Coming upon a decrepit frontier town long past its boom, Yang seals his sword to its scabbard and adopts a quiet and obscure existence as a laundryman and single father. That is, until Yang's deadly skill with sharp objects is discovered by Lynne (Kate Bosworth, "Superman Returns"), a girl seeking revenge against the murderer of her family: The vicious ex-army officer known only as the Colonel (Danny Huston of "X-Men Origins: Wolverine").

What ensues is an ecstatic hybrid of Eastern and Western genre mythologies, featuring fever-dream fight sequences between swordsmen and ninjas and gunslingers (oh my!). Also, clowns!
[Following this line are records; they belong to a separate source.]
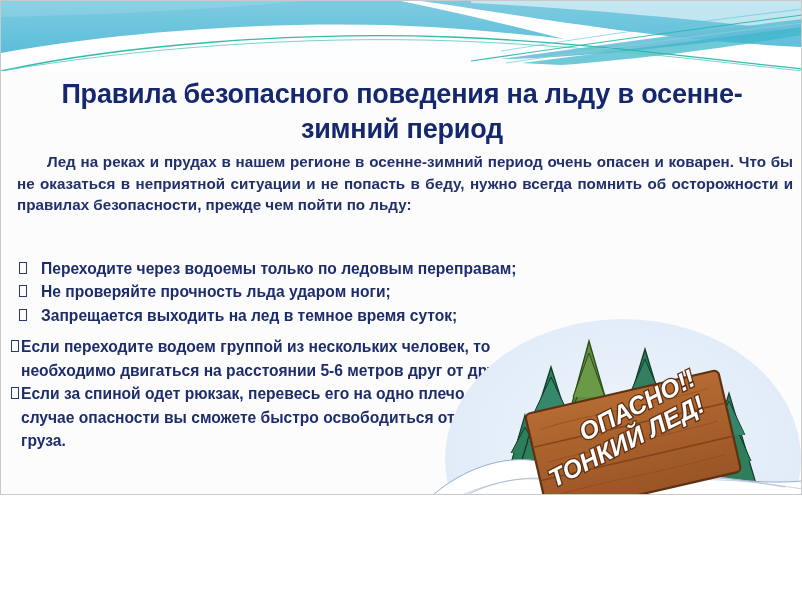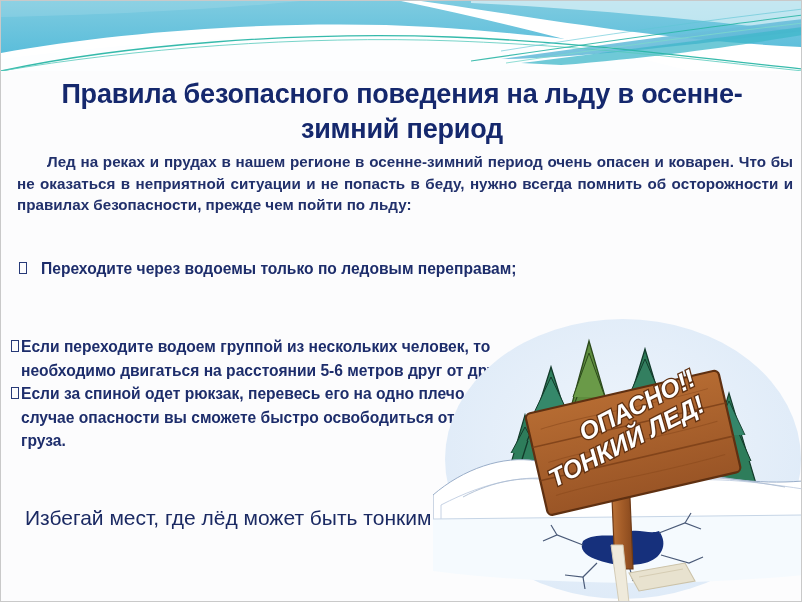"Правила безопасного поведения на льду" .slide { height: 602px -> 495px }
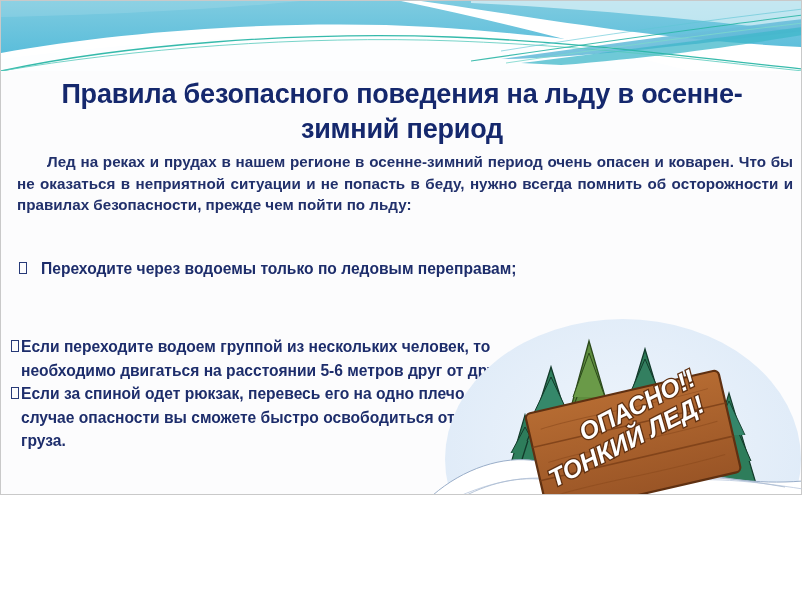"Не проверяйте прочность льда ударом" div.row-a { html: none -> <div> <span></span> <span>Не проверяйте прочность льда ударом ноги;</span> </div> }
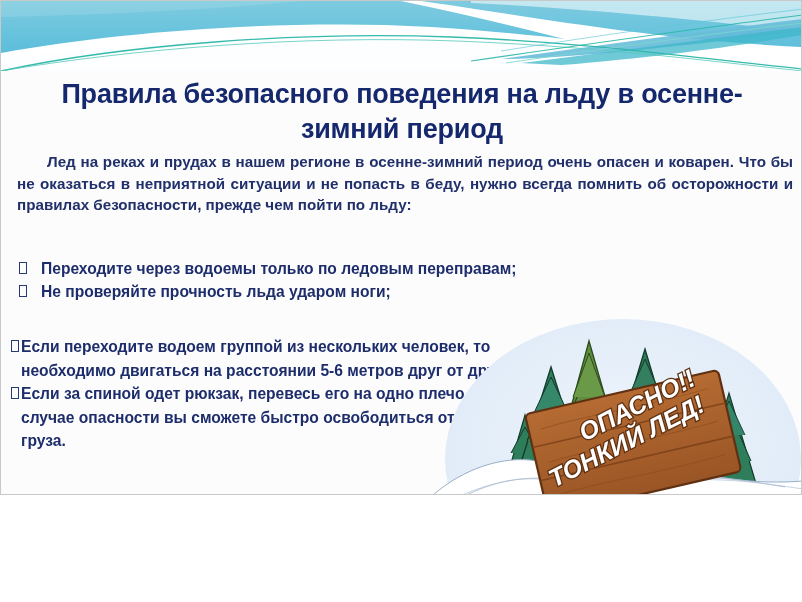"Запрещается выходить на лед в" div.row-a { html: none -> <div> <span></span> <span>Запрещается выходить на лед в темное время суток;</span> </div> }
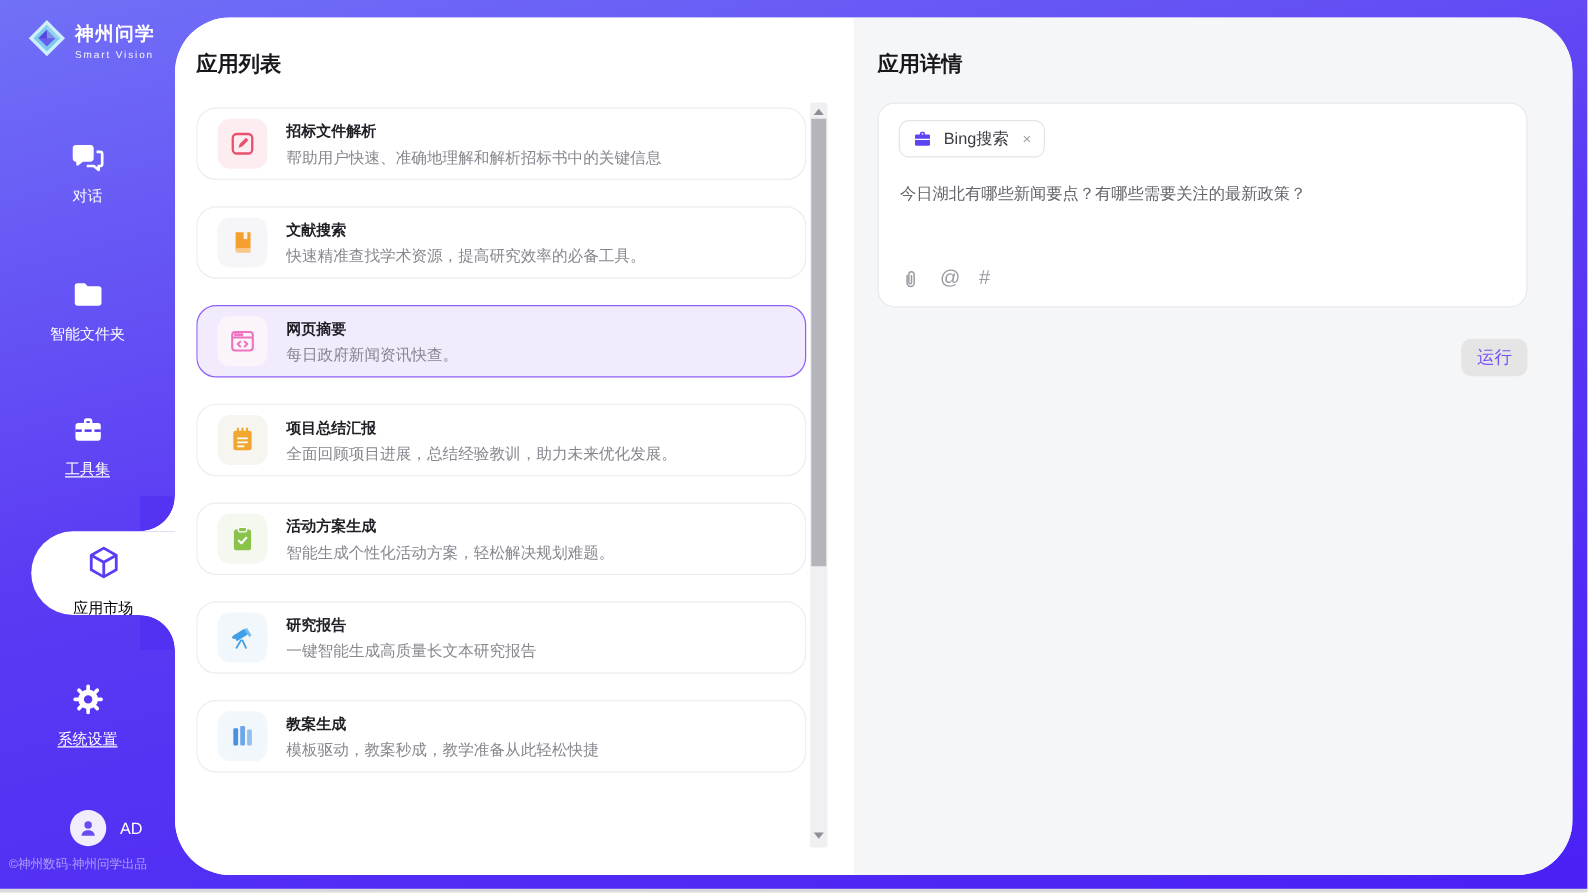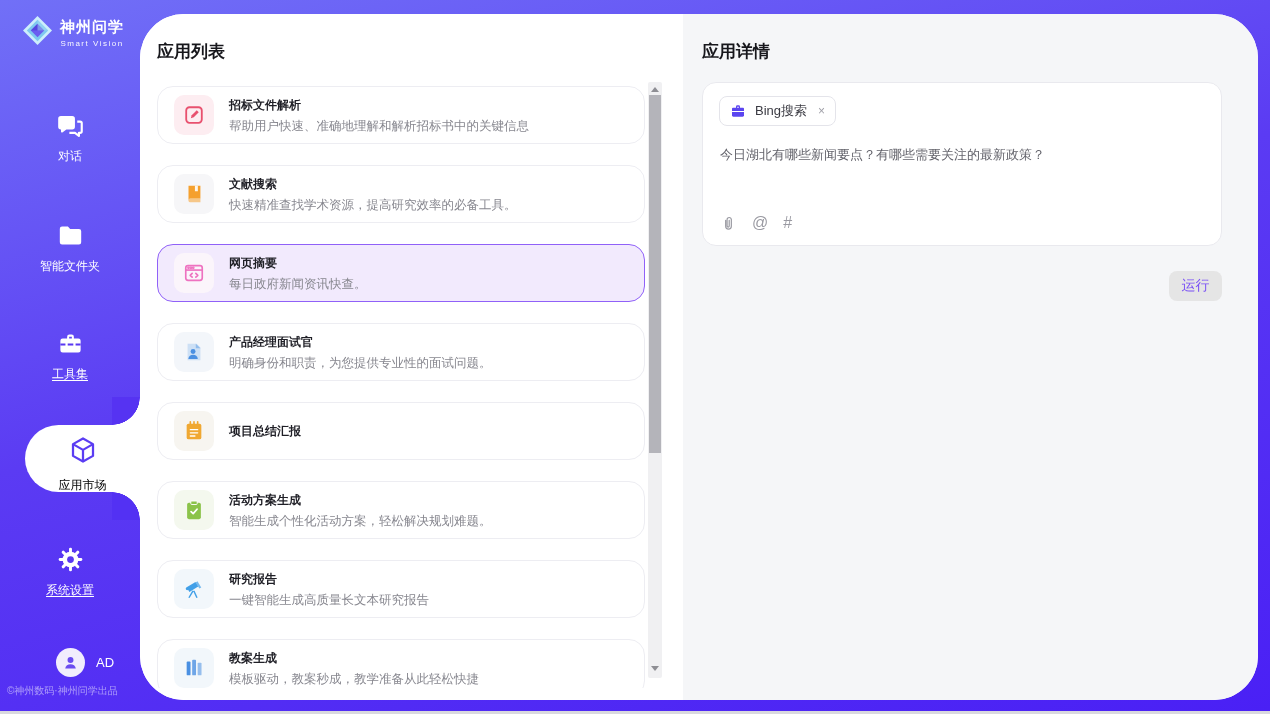"Smart Vision" .brand-sub { text-align: center -> none }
It's all weirdly eclectic and, for true-blue action fans, wildly entertaining.

But what makes the film more than just an incipient cult classic are the deeper themes that director Lee has embedded within it -- themes that are proving unusually resonant with present-day events.

After all, "Warrior's Way" is a film about a quiet community striving toward prosperity that comes under unprovoked attack by a self-aggrandizing psychopath from a neighboring wasteland. It features a clan whose members are divided against themselves, driven by history and human caprice to treat their own kin as enemy. It explores how violence scars the fates of its victims and practitioners alike, and how vengeance reproduces itself virally, transmitting the thirst for mayhem endlessly across generations.

Most importantly, it puts a lens on the meaning of heroism, from both Eastern and Western perspectives, and in doing so, illuminates some uncomfortable realities about how the iconography of the Hollywood hero has shaped contemporary politics -- in the U.S., and on the Korean peninsula.

In short, there's a relevance and sophistication to "Warrior's Way" that belies its kaleidoscopic action-genre surface. Of course, as far as Sngmoo Lee is concerned, that should be the default, not the exception.